GeGeGe no Kitarō
by Rebecca Silverman,
How would you rate episode 4 of
GeGeGe no Kitarō (TV 2018) ?
One of the things I find particularly fascinating about GeGeGe no Kitarō's 2018 reboot is the way that it handles the updated world. This episode doesn't play with conventions of modern society like the previous three did, but instead focuses on what's been lost – belief in and knowledge of the yokai world. This is done through Yuta, the little boy who initially suggested that Mana contact Kitaro based on stories his grandmother told him. He was present when Mana mailed the letter, but she hasn't really told him anything since then, and he's determined to find out if she really met Kitaro, since he has reason to suspect after the whole people turning into trees thing got resolved. Mana knows she's not supposed to tell other humans about the yokai, but doesn't Yuta deserve to know?
This leads to Yuta going on an Alice's Adventures in Wonderland-style journey to the GeGeGe Forest. (Actually, it feels like a blend of Alice and My Neighbor Totoro, which is pretty cool and eminently appropriate.) Kitaro himself may not be thrilled that a human kid has found his way into the yokai realm, but the older yokai recognize this as a precious rarity: a modern child who is familiar with the old stories. That's why Eyeball Dad wants Kitaro to take him around, a point driven home when Yuta is eventually told to ask his grandmother if he wants to know more about the yokai – it is through the passing of folk knowledge from one generation to the next that stories like Kitaro's survive.
That's kind of metafictional, given that this story is likely being watched by the children and grandchildren of people who saw older incarnations of it. Essentially, Kitaro's franchise is surviving because people are passing it down from one generation to the next, and the late creator of the manga series would certainly have been aware of that based on his folkloric expertise. Younger viewers of this episode might not make the connection, but that doesn't mean it isn't there, and if it encourages kids to ask someone older about the folklore of their youth, the message has been relayed.

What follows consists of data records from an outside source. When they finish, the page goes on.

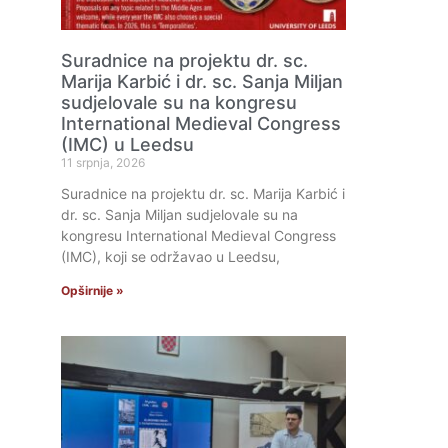
Suradnice na projektu dr. sc.
Marija Karbić i dr. sc. Sanja Miljan
sudjelovale su na kongresu
International Medieval Congress
(IMC) u Leedsu
11 srpnja, 2026
Suradnice na projektu dr. sc. Marija Karbić i
dr. sc. Sanja Miljan sudjelovale su na
kongresu International Medieval Congress
(IMC), koji se održavao u Leedsu,
Opširnije »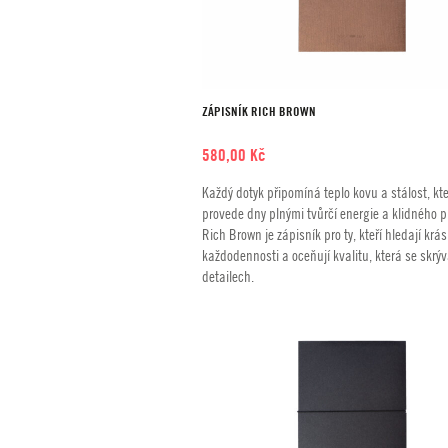
ZÁPISNÍK RICH BROWN
580,00
Kč
Každý dotyk připomíná teplo kovu a stálost, kte
provede dny plnými tvůrčí energie a klidného p
Rich Brown je zápisník pro ty, kteří hledají krá
každodennosti a oceňují kvalitu, která se skrýv
detailech.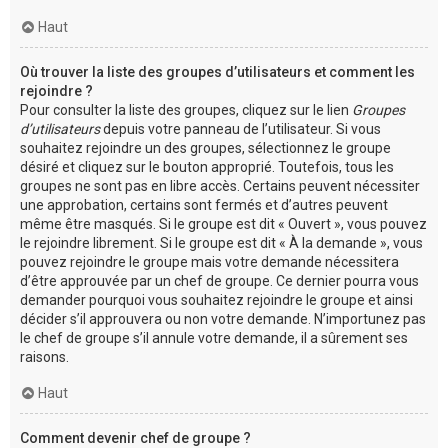
Haut
Où trouver la liste des groupes d’utilisateurs et comment les
rejoindre ?
Pour consulter la liste des groupes, cliquez sur le lien
Groupes
d’utilisateurs
depuis votre panneau de l’utilisateur. Si vous
souhaitez rejoindre un des groupes, sélectionnez le groupe
désiré et cliquez sur le bouton approprié. Toutefois, tous les
groupes ne sont pas en libre accès. Certains peuvent nécessiter
une approbation, certains sont fermés et d’autres peuvent
même être masqués. Si le groupe est dit « Ouvert », vous pouvez
le rejoindre librement. Si le groupe est dit « À la demande », vous
pouvez rejoindre le groupe mais votre demande nécessitera
d’être approuvée par un chef de groupe. Ce dernier pourra vous
demander pourquoi vous souhaitez rejoindre le groupe et ainsi
décider s’il approuvera ou non votre demande. N’importunez pas
le chef de groupe s’il annule votre demande, il a sûrement ses
raisons.
Haut
Comment devenir chef de groupe ?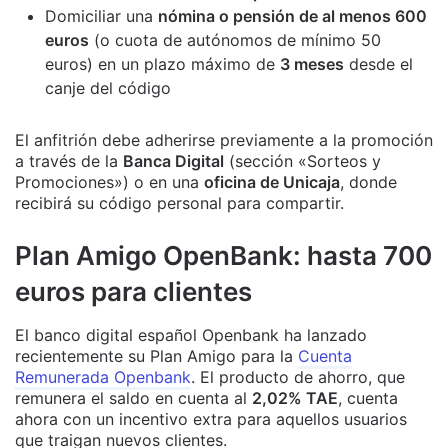
Domiciliar una
nómina o pensión de al menos 600
euros
(o cuota de autónomos de mínimo 50
euros) en un plazo máximo de
3 meses
desde el
canje del código
El anfitrión debe adherirse previamente a la promoción
a través de la
Banca Digital
(sección «Sorteos y
Promociones») o en una
oficina de Unicaja
, donde
recibirá su código personal para compartir.
Plan Amigo OpenBank: hasta 700
euros para clientes
El banco digital español Openbank ha lanzado
recientemente su Plan Amigo para la
Cuenta
Remunerada Openbank
. El producto de ahorro, que
remunera el saldo en cuenta al
2,02% TAE
, cuenta
ahora con un incentivo extra para aquellos usuarios
que traigan nuevos clientes.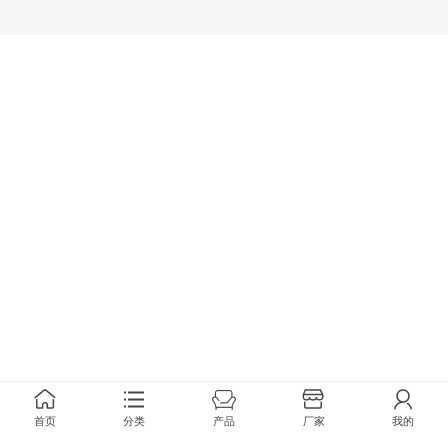
首页
分类
产品
厂家
我的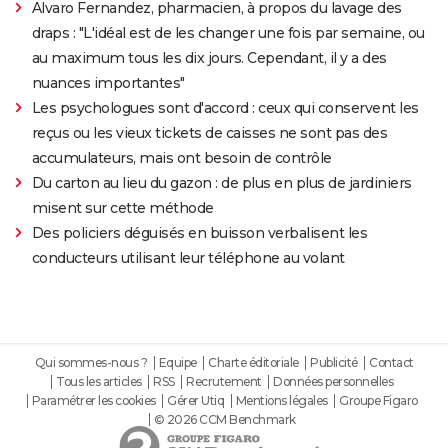
Alvaro Fernandez, pharmacien, à propos du lavage des
draps : "L'idéal est de les changer une fois par semaine, ou
au maximum tous les dix jours. Cependant, il y a des
nuances importantes"
Les psychologues sont d'accord : ceux qui conservent les
reçus ou les vieux tickets de caisses ne sont pas des
accumulateurs, mais ont besoin de contrôle
Du carton au lieu du gazon : de plus en plus de jardiniers
misent sur cette méthode
Des policiers déguisés en buisson verbalisent les
conducteurs utilisant leur téléphone au volant
Qui sommes-nous ?
Equipe
Charte éditoriale
Publicité
Contact
Tous les articles
RSS
Recrutement
Données personnelles
Paramétrer les cookies
Gérer Utiq
Mentions légales
Groupe Figaro
© 2026 CCM Benchmark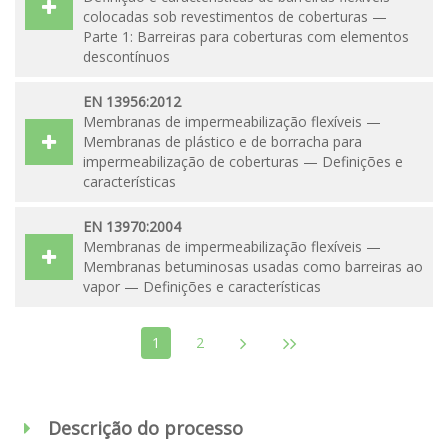
colocadas sob revestimentos de coberturas —
Parte 1: Barreiras para coberturas com elementos
descontínuos
EN 13956:2012
Membranas de impermeabilização flexíveis —
Membranas de plástico e de borracha para
impermeabilização de coberturas — Definições e
características
EN 13970:2004
Membranas de impermeabilização flexíveis —
Membranas betuminosas usadas como barreiras ao
vapor — Definições e características
1
2
Descrição do processo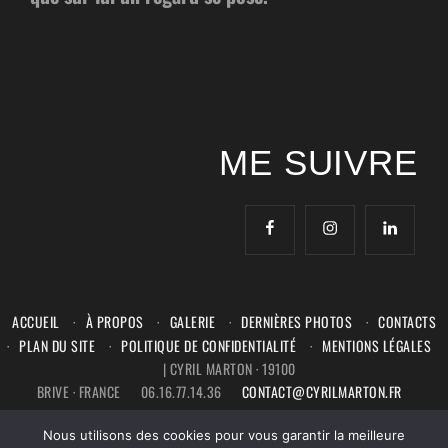
X.L.
ME SUIVRE
facebook
instagram
linkedin
ACCUEIL
À PROPOS
GALERIE
DERNIÈRES PHOTOS
CONTACTS
PLAN DU SITE
POLITIQUE DE CONFIDENTIALITÉ
MENTIONS LÉGALES
| CYRIL MARTON ·
19100
BRIVE ·
FRANCE
06.16.77.14.36
CONTACT@CYRILMARTON.FR
Nous utilisons des cookies pour vous garantir la meilleure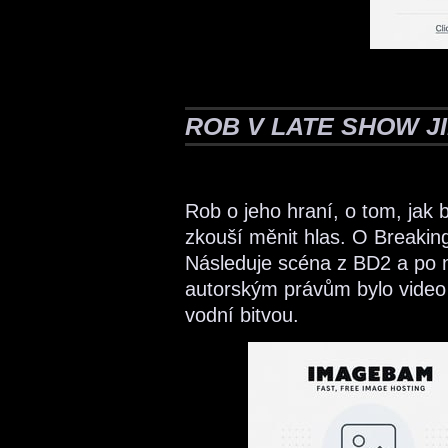
ROB V LATE SHOW 
Rob o jeho hraní, o tom, jak
zkouší měnit hlas. O Breakin
Následuje scéna z BD2 a po n
autorským právům bylo video
vodní bitvou.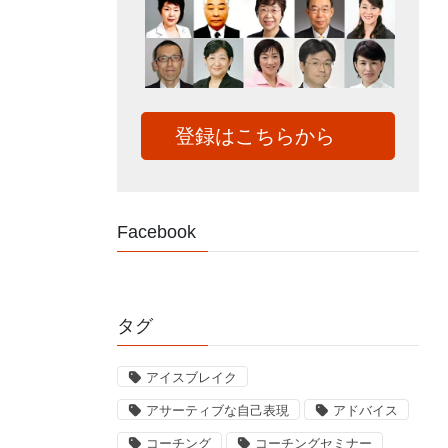
登録はこちらから
Facebook
タグ
アイスブレイク
アサーティブな自己表現
アドバイス
コーチング
コーチングセミナー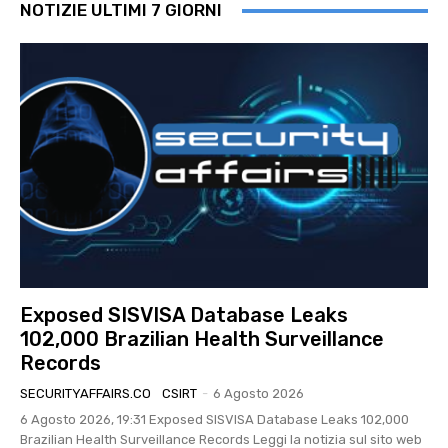
NOTIZIE ULTIMI 7 GIORNI
Exposed SISVISA Database Leaks
102,000 Brazilian Health Surveillance
Records
SECURITYAFFAIRS.CO
CSIRT
-
6 Agosto 2026
6 Agosto 2026, 19:31 Exposed SISVISA Database Leaks 102,000
Brazilian Health Surveillance Records Leggi la notizia sul sito web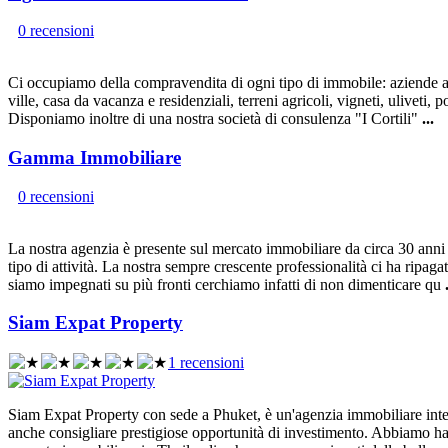
0 recensioni
Ci occupiamo della compravendita di ogni tipo di immobile: aziende agric
ville, casa da vacanza e residenziali, terreni agricoli, vigneti, ulivet
Disponiamo inoltre di una nostra società di consulenza "I Cortili"
...
Gamma Immobiliare
0 recensioni
La nostra agenzia è presente sul mercato immobiliare da circa 30 anni
tipo di attività. La nostra sempre crescente professionalità ci ha ripaga
siamo impegnati su più fronti cerchiamo infatti di non dimenticare qu
Siam Expat Property
1 recensioni
Siam Expat Property con sede a Phuket, è un'agenzia immobiliare intern
anche consigliare prestigiose opportunità di investimento. Abbiamo ha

As far as the main action of the episode, it's not quite as exciting as some of the threats Mana and Kitaro have faced, but it's still got some scary moments – Yama Jijii is frankly terrifying in appearance, even in his smaller and presumably less creepy form. He stands out among the other yokai Yuta meets because of this – even though one of them wants to eat him, he's not particularly creepy in appearance, and most of the yokai just look exaggerated rather than genuinely scary. That really works in the plot's favor, since Yuta has demonstrated that he could have known better than to pick the fruit, when he steps aside for the invisible monster following him and proves his Granny's knowledge of yokai etiquette. It also seems likely that the fruit was somehow enchanted to make Yuta desire it – he should have suspected that taking anything from the land of the otherworldly people would be a mistake, plus he's been told explicitly by Kitaro not to touch anything. I'd blame Rat Man (because let's be honest, it's usually his fault), but we see that he's caught up in Yama Jijii's anger as well, so maybe it's just the fruit itself.
Whatever the reason, this is one of the better uses of the “but it was just a dream (right?)” trope that I've seen in recent memory. That's partly due to the visual and narrative shout-outs to both Alice and Totoro, but also because it delivers a heartening message to not forget the old stories. I really hope we get to meet Yuta's grandmother at some point and learn her history, but in the meantime, it looks like next week we'll get to actually blame Rat Man for the troubles to be visited upon the human world.
GeGeGe no Kitarō is currently streaming on Crunchyroll.